From the Vascular Haemodynamic Laboratory, University Department of Surgery, Royal Free and University College Medical School, University College London and The Royal Free Hospital, London, UK
* Department for Surgical Research, University Hospital of Basel, Basel, Switzerland
Background. Ischaemia-induced damage of skeletal muscle may lead to side effects in orthopaedic and reconstructive surgery where tourniquet ischaemia is applied to ensure a bloodless operative field. In this study we investigated the effect of ischaemia-reperfusion injury with and without preconditioning by studying the skeletal muscle microcirculation. A further aim was to establish whether ischaemic preconditioning or pretreatment with cromakalim, a potassium channel opener reduces ischaemia-reperfusion injury.
Methods. Twenty-eight Wistar rats were randomised into four groups (n=7 per group). Group 1, control with no treatment; Group 2, two and a half hours tourniquet ischaemia followed by two hours of reperfusion to the left hindlimb. Furthermore, we pre-treated two groups prior to the ischaemia-reperfusion period; Group 3 with three short cycles of ischaemia-reperfusion (5’/5’) and Group 4 pre treated with cromakalim (100 µg/kg bw). We monitored the gastrocnemius muscle blood flow in vivo.

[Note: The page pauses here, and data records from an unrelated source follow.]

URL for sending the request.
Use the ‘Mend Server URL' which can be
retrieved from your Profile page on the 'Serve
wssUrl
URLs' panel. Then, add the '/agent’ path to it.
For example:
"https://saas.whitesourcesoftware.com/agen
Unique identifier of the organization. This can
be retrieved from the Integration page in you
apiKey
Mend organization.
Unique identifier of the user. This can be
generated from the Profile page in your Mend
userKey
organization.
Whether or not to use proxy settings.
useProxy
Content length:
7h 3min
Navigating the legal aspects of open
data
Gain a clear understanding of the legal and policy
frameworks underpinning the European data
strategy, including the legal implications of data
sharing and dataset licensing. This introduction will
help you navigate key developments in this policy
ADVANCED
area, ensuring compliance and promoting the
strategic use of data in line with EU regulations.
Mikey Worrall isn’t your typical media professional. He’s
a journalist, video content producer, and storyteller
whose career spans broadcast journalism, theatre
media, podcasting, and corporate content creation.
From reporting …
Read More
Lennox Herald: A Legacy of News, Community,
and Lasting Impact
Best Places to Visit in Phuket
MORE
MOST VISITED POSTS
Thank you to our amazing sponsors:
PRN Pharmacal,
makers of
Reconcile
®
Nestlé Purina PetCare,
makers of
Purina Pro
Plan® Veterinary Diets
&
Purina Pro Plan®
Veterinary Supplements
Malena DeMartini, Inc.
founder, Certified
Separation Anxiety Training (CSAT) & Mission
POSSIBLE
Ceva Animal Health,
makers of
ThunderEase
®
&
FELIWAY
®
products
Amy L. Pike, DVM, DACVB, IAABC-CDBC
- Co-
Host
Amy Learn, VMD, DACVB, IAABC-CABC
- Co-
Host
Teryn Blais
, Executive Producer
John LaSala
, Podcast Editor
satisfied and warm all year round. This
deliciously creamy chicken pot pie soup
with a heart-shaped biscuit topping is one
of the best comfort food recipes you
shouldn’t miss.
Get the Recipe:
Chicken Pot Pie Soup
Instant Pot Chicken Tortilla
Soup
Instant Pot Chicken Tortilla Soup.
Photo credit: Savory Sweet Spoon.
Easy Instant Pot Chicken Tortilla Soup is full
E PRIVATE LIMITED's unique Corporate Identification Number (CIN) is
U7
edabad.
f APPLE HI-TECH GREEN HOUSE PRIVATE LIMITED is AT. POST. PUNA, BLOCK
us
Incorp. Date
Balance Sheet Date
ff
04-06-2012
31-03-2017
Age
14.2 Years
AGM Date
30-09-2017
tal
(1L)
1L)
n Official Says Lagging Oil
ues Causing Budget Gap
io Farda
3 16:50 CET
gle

Results. There were no significant changes in the skeletal muscle microcirculation and temperature at the baseline in the four groups (p=0.110). In the ischaemic reperfusion, ischaemia preconditioning and cromakalim groups, the recorded skeletal muscle microcirculation during ischaemia decreased significantly (p<0.001) with respect to the baseline. In Group 2 the microcirculation recovered rapidly after release of the tourniquet, but was significantly lower (37% of baseline value, p<0.001) within two hours of reperfusion. In the ischaemia preconditioning group the microcirculation as in the ischaemia-reperfusion group recovered rapidly after release of the tourniquet, although failing to reach the baseline value within two hours of reperfusion. The mean microcirculation value of the left limb was slightly higher than Group 2 but significantly lower compared to the baseline after two hours of reperfusion (p<0.001). The change in the skeletal muscle microcirculation with cromakalim after two hours of reperfusion was not significant when compared to baseline values (p>0.05). The cromakalim group after two hours reperfusion had significantly higher microcirculation values when compared with Groups 2 and 3 (p<0.001). During ischaemia-reperfusion in Groups 2-4, there was no significant alteration in the systemic haemodynamic circulation.
Conclusions. This study supports the hypothesis that cromakalim reduces postischaemic skeletal muscle damage and reperfusion injury.